Title: “In search of our better selves”: Totem Transfer Narratives and Indigenous Futurities
Description:
Much contemporary science fiction urges us to focus on eco-activism and sustainable futures in order to prevent environmental catastrophe.
From a critical Indigenous and anticolonial perspective, however, the question becomes “for whom are these futures sustainable”? Set in a nondescript desert dystopia, George Miller's film Mad Max: Fury Road 2015 alludes to the westerns of yesteryear and the Australian “outback”—spaces coded as menacing in their resistance to being tamed by settler-colonial interests.
This article charts how Miller's film, while preoccupied with issues pertaining to global warming and ecological collapse, replicates and reifies settler replacement narratives, or what Canadian literature scholar Margery Fee has referred to as “totem transfer” narratives (1987).

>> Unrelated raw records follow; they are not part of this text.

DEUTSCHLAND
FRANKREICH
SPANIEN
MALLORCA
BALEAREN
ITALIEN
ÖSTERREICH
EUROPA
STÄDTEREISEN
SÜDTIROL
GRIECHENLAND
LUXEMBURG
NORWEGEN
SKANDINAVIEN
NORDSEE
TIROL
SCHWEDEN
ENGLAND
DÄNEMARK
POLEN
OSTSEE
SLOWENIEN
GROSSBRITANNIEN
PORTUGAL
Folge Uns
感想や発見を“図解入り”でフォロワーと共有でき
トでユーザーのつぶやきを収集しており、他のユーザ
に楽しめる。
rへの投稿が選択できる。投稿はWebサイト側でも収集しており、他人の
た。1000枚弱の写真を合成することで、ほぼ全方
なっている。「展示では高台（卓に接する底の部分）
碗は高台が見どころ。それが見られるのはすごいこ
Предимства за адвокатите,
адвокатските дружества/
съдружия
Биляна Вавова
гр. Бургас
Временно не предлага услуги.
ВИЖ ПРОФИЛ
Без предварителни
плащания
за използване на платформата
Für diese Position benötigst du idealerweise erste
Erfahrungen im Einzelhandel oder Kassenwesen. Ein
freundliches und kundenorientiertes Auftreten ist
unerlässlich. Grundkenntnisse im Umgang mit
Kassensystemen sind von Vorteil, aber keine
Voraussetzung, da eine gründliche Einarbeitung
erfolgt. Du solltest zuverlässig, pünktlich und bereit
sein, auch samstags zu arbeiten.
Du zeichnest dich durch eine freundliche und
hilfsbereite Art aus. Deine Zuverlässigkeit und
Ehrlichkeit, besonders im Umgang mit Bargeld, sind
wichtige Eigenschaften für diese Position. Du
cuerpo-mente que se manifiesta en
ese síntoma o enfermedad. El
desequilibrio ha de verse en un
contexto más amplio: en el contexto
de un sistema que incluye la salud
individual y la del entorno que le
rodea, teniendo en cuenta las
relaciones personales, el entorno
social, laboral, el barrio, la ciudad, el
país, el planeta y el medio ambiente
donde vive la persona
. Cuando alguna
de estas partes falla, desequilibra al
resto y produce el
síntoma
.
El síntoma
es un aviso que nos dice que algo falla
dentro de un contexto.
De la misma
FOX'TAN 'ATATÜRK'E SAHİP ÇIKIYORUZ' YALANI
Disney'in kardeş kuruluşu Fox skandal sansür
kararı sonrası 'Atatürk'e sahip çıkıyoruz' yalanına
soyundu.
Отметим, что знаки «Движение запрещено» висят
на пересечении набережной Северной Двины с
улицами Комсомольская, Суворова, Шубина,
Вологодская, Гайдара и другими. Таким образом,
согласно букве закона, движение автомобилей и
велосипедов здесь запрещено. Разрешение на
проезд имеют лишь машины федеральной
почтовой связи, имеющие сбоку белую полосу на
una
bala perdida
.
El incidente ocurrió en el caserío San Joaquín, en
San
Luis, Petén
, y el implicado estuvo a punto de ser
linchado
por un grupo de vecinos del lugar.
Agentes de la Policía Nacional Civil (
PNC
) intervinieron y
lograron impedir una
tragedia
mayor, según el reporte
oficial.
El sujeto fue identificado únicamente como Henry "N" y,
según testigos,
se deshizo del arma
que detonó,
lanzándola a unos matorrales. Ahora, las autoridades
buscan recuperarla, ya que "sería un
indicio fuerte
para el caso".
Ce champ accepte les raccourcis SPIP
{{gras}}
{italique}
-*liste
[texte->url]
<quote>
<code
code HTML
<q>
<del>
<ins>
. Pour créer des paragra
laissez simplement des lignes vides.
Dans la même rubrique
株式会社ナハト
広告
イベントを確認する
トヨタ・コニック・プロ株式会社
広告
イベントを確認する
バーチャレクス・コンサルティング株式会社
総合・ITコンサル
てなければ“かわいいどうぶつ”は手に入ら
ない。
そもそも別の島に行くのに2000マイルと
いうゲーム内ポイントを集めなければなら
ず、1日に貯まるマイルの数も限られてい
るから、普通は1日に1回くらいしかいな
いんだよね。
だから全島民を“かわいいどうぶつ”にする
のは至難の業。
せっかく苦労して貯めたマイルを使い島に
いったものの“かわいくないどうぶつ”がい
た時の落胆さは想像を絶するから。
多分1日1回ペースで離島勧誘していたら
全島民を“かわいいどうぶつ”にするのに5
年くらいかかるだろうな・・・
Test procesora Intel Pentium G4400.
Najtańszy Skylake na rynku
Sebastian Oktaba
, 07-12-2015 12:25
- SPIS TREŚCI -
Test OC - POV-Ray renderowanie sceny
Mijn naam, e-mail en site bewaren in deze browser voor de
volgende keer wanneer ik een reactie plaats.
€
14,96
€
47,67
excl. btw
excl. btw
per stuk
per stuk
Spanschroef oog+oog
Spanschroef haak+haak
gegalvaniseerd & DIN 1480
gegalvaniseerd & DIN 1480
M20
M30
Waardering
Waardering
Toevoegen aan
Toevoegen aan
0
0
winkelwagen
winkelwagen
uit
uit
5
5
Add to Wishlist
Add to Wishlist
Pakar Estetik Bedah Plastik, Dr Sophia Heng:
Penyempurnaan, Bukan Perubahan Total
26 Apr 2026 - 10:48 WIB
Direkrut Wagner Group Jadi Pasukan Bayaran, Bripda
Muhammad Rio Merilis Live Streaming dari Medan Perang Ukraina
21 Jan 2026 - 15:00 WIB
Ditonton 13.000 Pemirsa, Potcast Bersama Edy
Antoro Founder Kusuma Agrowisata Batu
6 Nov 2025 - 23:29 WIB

In these narratives, ultimately the “natives” transfer their knowledges and then disappear from view, helping white settlers remedy the self-created ills that currently threaten their worlds and enabling them to inherit the land.
In the second half, I also consider how Indigenous futurist texts offer decolonizing potentials that refute the replacement narratives that persist in settler-colonial contexts.
In particular, I examine how Indigenous cultural production emphasizes the importance of the intergenerational transfer of Indigenous knowledges and refuses the hermeneutic of reconciliation that seeks to discipline Indigenous futures in the service of a settler-colonial present.